Una huelga memorable

Reunir en una misma frase las palabras sindicato y huelga resulta, hoy en día, bastante excéntrico. Como aquí nos ocupamos de asuntos marginales, tal vez valga la pena recordar una historia sindical que hace casi exactamente 90 años, el 9 de septiembre de 1919, desembocó en una de las huelgas más memorables de todos los tiempos.
Después de la Gran Guerra europea, los agentes de policía de Boston vivían en una situación cercana a la indigencia. Mientras los sindicatos florecían en Estados Unidos y las huelgas, o la simple amenaza de realizarlas, permitían (pese a la violencia ejercida por los grandes empresarios) mejorar el nivel general de los salarios, los policías bostonianos constituían un peculiar proletariado armado.
Mantenían el sueldo de 1913, pese a que la inflación había subido casi el 80% en seis años.
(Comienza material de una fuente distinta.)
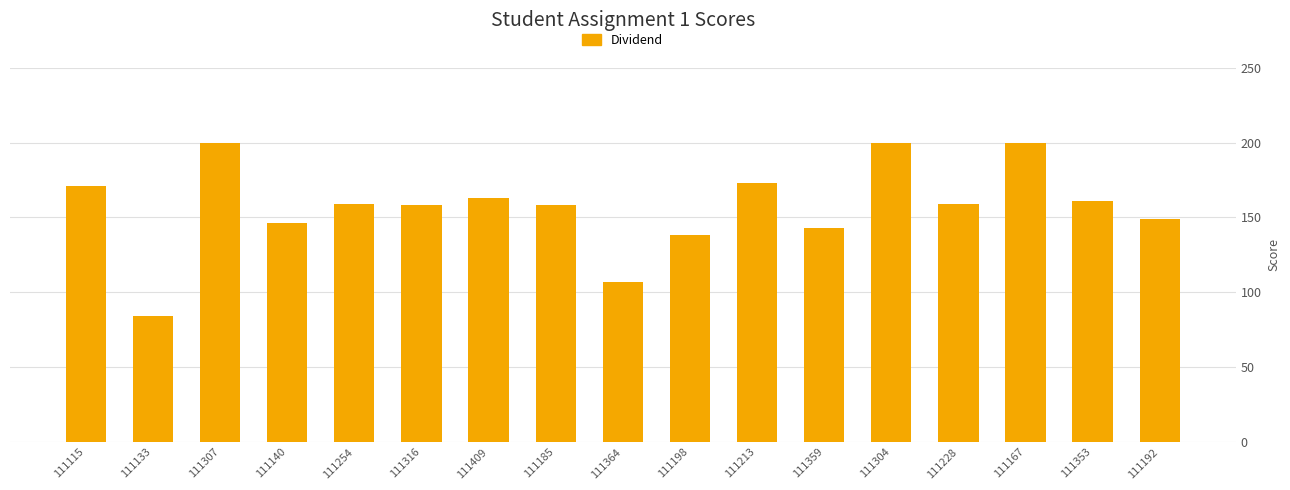

What is the difference between the maximum and minimum values?

116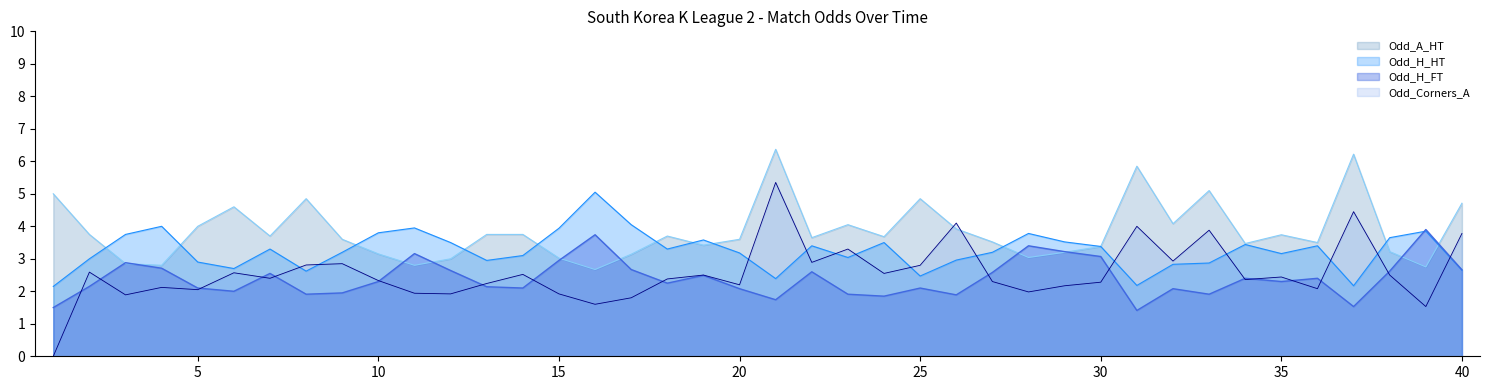

How many lines are shown in the chart?

4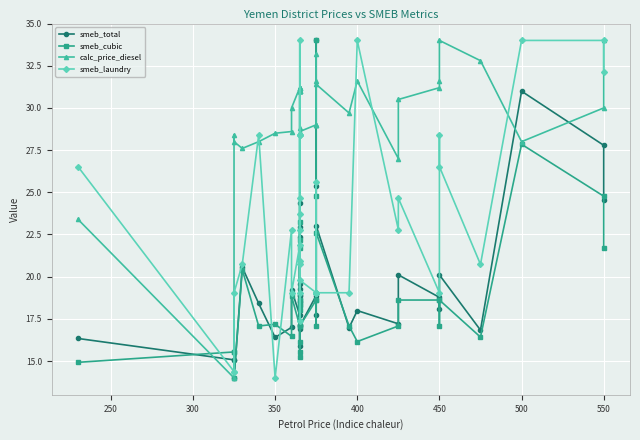

How many lines are shown in the chart?

4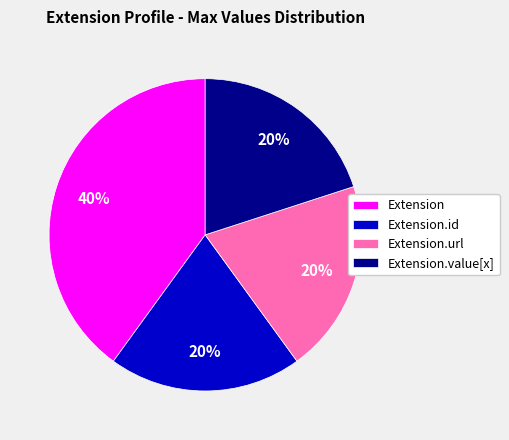

Between Extension and Extension.value[x], which is larger?

Extension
Cumplían jornadas de entre 60 y 70 horas semanales. Dormían la mayoría de las noches en comisaría, en condiciones higiénicas deplorables. Cada vez que un juzgado les convocaba para declarar, se les descontaban las horas del salario. Y tenían que pagar de su bolsillo los uniformes y las balas.
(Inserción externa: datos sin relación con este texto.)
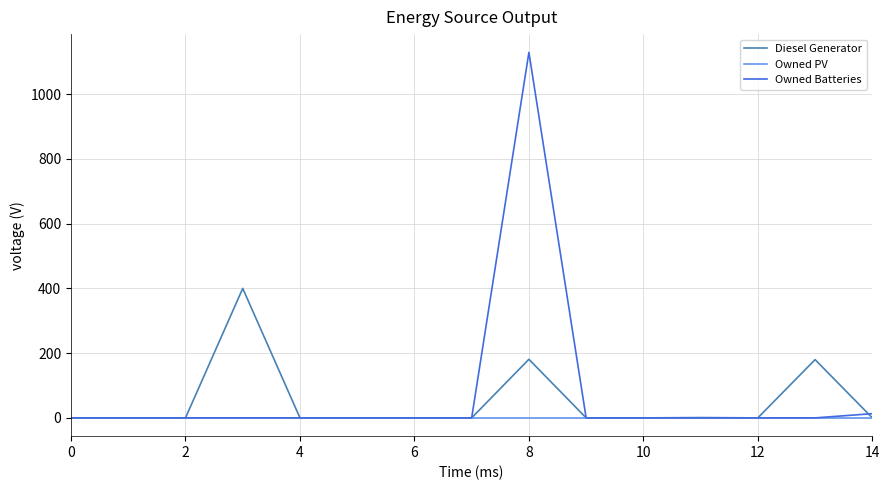

Which series has the widest spread of values?

Owned Batteries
El alza del precio del carbón alarmó definitivamente a los policías: ellos y sus familias estaban condenados a morirse de frío en invierno. Los agentes eligieron a un grupo de representantes para negociar un aumento de sueldo con el jefe de Policía, Edwin Upton Curtis. El Ayuntamiento, que era quien pagaba, se mostró receptivo. Pero Curtis, que antes había sido alcalde y aspiraba a hundir a su sucesor, se cerró en banda. No sólo eso: suspendió de empleo y sueldo a los representantes policiales. Ante esta situación, los agentes solicitaron su inclusión en la Federación Americana del Trabajo.
El alcalde estaba a favor de la subida de sueldos. También lo estaban los magnates de Boston, la prensa y la mayor parte de los ciudadanos. Un comité municipal respaldó las reivindicaciones policiales. El acuerdo parecía hecho: se mejorarían los sueldos y las condiciones de trabajo, a cambio de que los policías renunciaran a sindicarse. El jefe Curtis, sin embargo, volvió a decir "no". Contaba con el apoyo encubierto del gobernador del Estado de Massachusetts, Calvin Coolidge, que esperaba sacar partido del conflicto.
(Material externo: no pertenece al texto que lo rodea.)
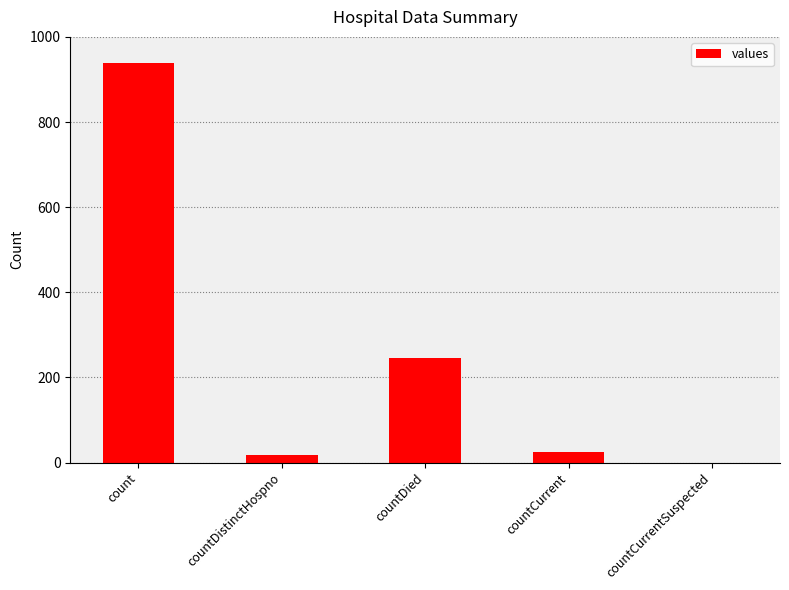

How many categories are shown in the chart?

5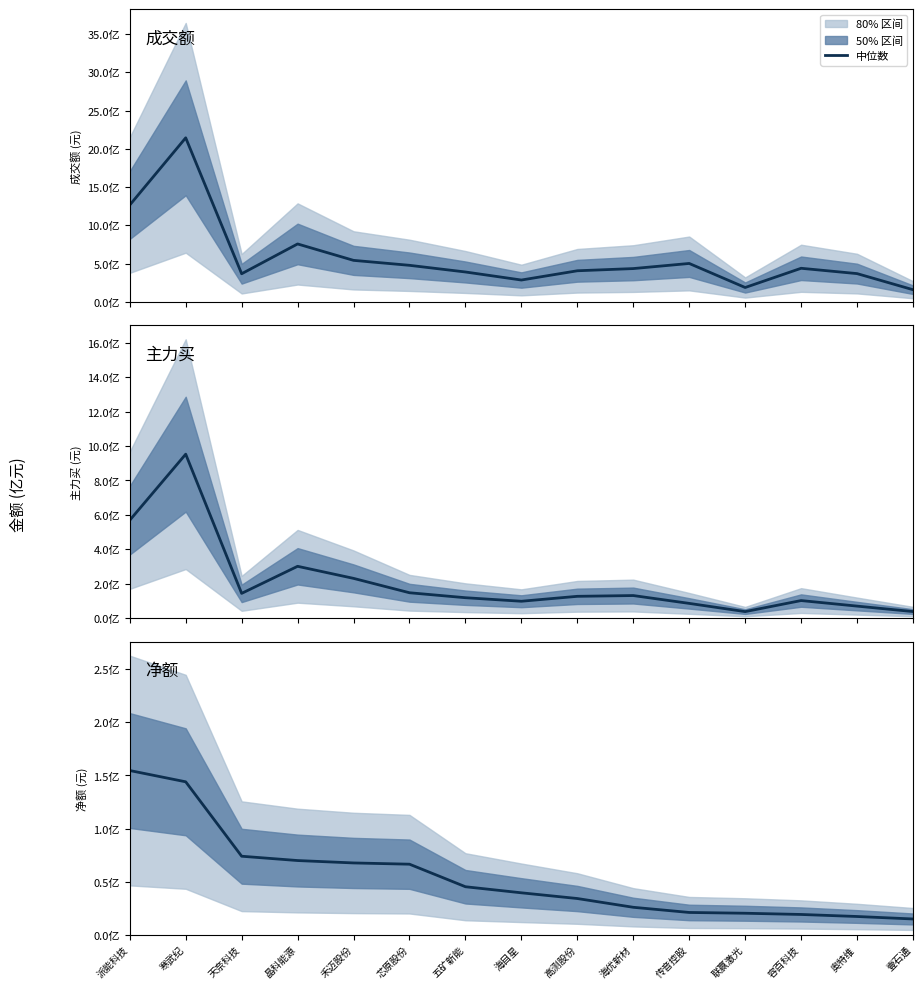

Is this an area chart (filled region under the line)?

No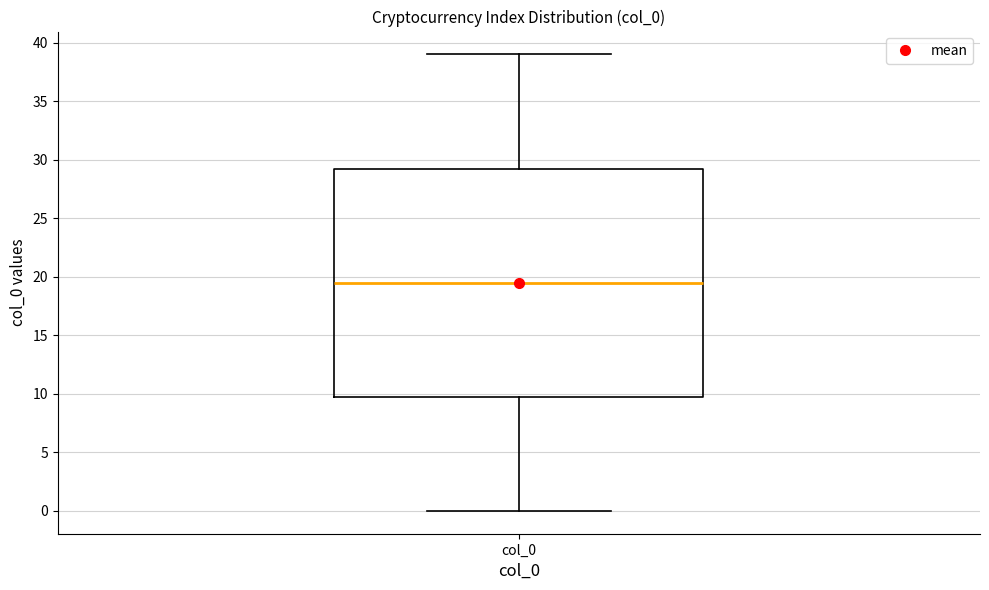

Read this box plot against the y-axis: the position of the median line, the range covered by the box, and the ends of both whiskers. The values are not printed on the chart, so give them approximately, as read against the axis.

median 19.5, box 10.0 to 29.5, whiskers 0.0 to 39.0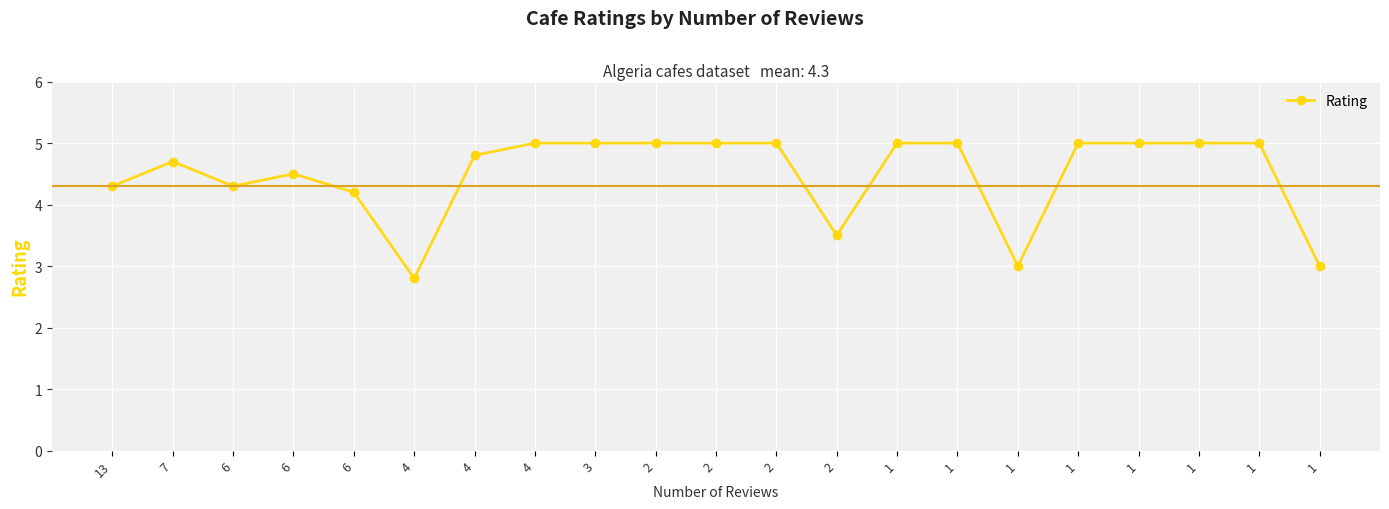

Reading left to right, extract all data points from this chart.

13=4.3	7=4.7	6=4.3	6=4.5	6=4.2	4=2.8	4=4.8	4=5.0	3=5.0	2=5.0	2=5.0	2=5.0	2=3.5	1=5.0	1=5.0	1=3.0	1=5.0	1=5.0	1=5.0	1=5.0	1=3.0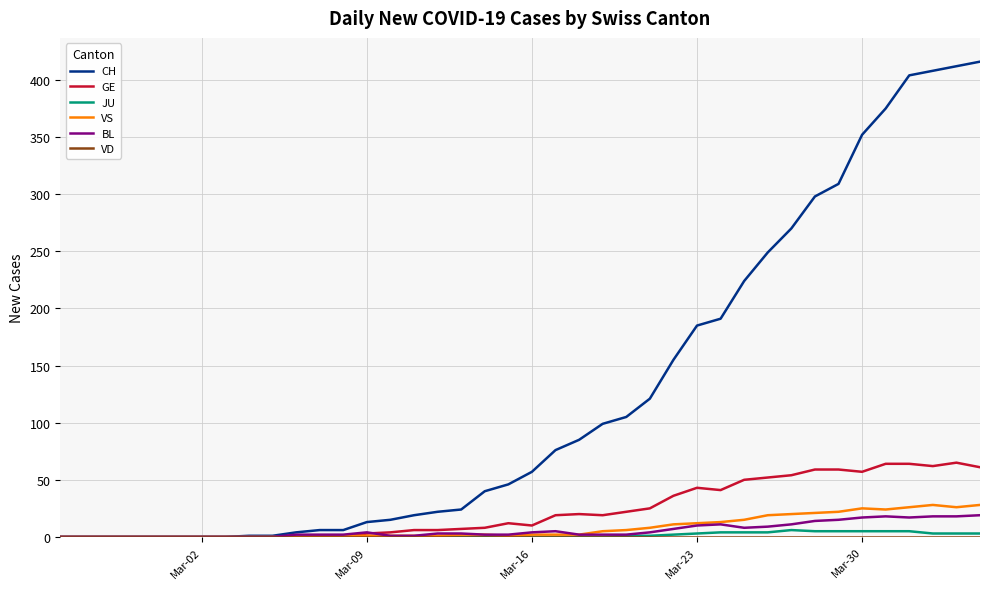

How many lines are shown in the chart?

6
Sin otra opción, los agentes aprobaron ir a la huelga el 9 de septiembre.
Miles de marineros, rufianes y personas presuntamente de bien aprovecharon la ausencia de la policía para violar, saquear e incendiar. Fue una noche terrible. Gran parte de la ciudad quedó destrozada.
El gobernador Coolidge despidió al alcalde, tomó el mando y, en efecto, hizo carrera: llegó a ser presidente. Todos los policías huelguistas fueron despedidos y sustituidos por veteranos de la guerra.
Pero la nueva policía contó, desde el principio, con lo que pedían los despedidos. Las huelgas, a veces, sirven para algo.